Does it ever feel like the people that you are closest to treat you like chopped liver?
Your husband repairs the neighbors garage door while your garbage disposal waits to be installed.
Your mom is a gracious host to your friends but was yelling at you to clean your room less than hour ago.
You plan coffee dates with your girlfriends but become ungrateful when your husband asks you to bring him the lunch he left at home.
It is like we care more about what other people think than the people closest to us. Why is that?
Before we get married and start a family we only have ourselves to worry about. We are solely responsible for what we say, eat, drink, spend, and wear. Through these actions we are communicating. We are attempting to have others think and feel a certain way about us based on the picture we paint through these words and actions. For example, Harry would like you to perceive him as important. He wears new clothes, drives a nice car, works long hours, and picks up the tab when he is out with friends. He seems to have “arrived”. Harry only has to navigate his actions in his attempts to ensure his audience perceives him as important.
To create a more thorough image, let’s imagine Harry on a stage. On this stage he is doing his interpretive dance to communicate and express his life to his audience. All of his actions/dancing are a demonstration of “importance” so that anyone who happens to see him could only infer that Harry is important.

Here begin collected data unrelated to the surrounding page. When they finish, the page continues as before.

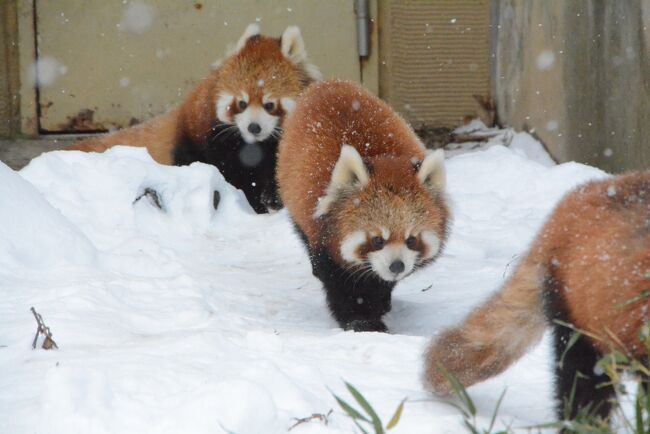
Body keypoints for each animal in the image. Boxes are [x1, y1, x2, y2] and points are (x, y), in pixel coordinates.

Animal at [67, 23, 320, 214]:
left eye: (269, 105)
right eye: (242, 103)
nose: (253, 127)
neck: (254, 146)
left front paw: (274, 201)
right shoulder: (207, 138)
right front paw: (253, 205)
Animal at [276, 80, 448, 332]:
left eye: (411, 240)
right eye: (377, 240)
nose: (397, 266)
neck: (384, 161)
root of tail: (326, 83)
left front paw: (380, 303)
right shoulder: (323, 234)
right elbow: (340, 283)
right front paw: (361, 321)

But the whole reason he is doing a song and dance on this stage is because he ultimately feels as though he is NOT important. Ultimately, Harry feels like he is replaceable. But the audience cannot know that under any circumstance. Harry must maintain the audience’s thoughts to ensure that he does not feel replaceable. So long as “they” think he is important, he does not have to worry about feeling replaceable.
Lets fast forward to Harry’s future: he has a spouse and children. The members of his family are not a part of the audience, they are now a part of his song and dance on stage. He has added dance team members. And now he must attempt to control their dance number so that the audience continues to see him as important. Not only as an important individual, but an important husband and father, as well. Added pressure. When a member of his family falls out of his inferred choreography he runs the risk of being exposed as replaceable.
Our actions are too often navigated by what we think other people are thinking. We create a song and dance for people that may or may not even be watching. This is not freedom. This is a personal imprisonment, only we’re the prisoner AND the guard. Our prison sentence ends when we step off the stage and allow ourselves to be who we were intended to be regardless of what others may think or feel.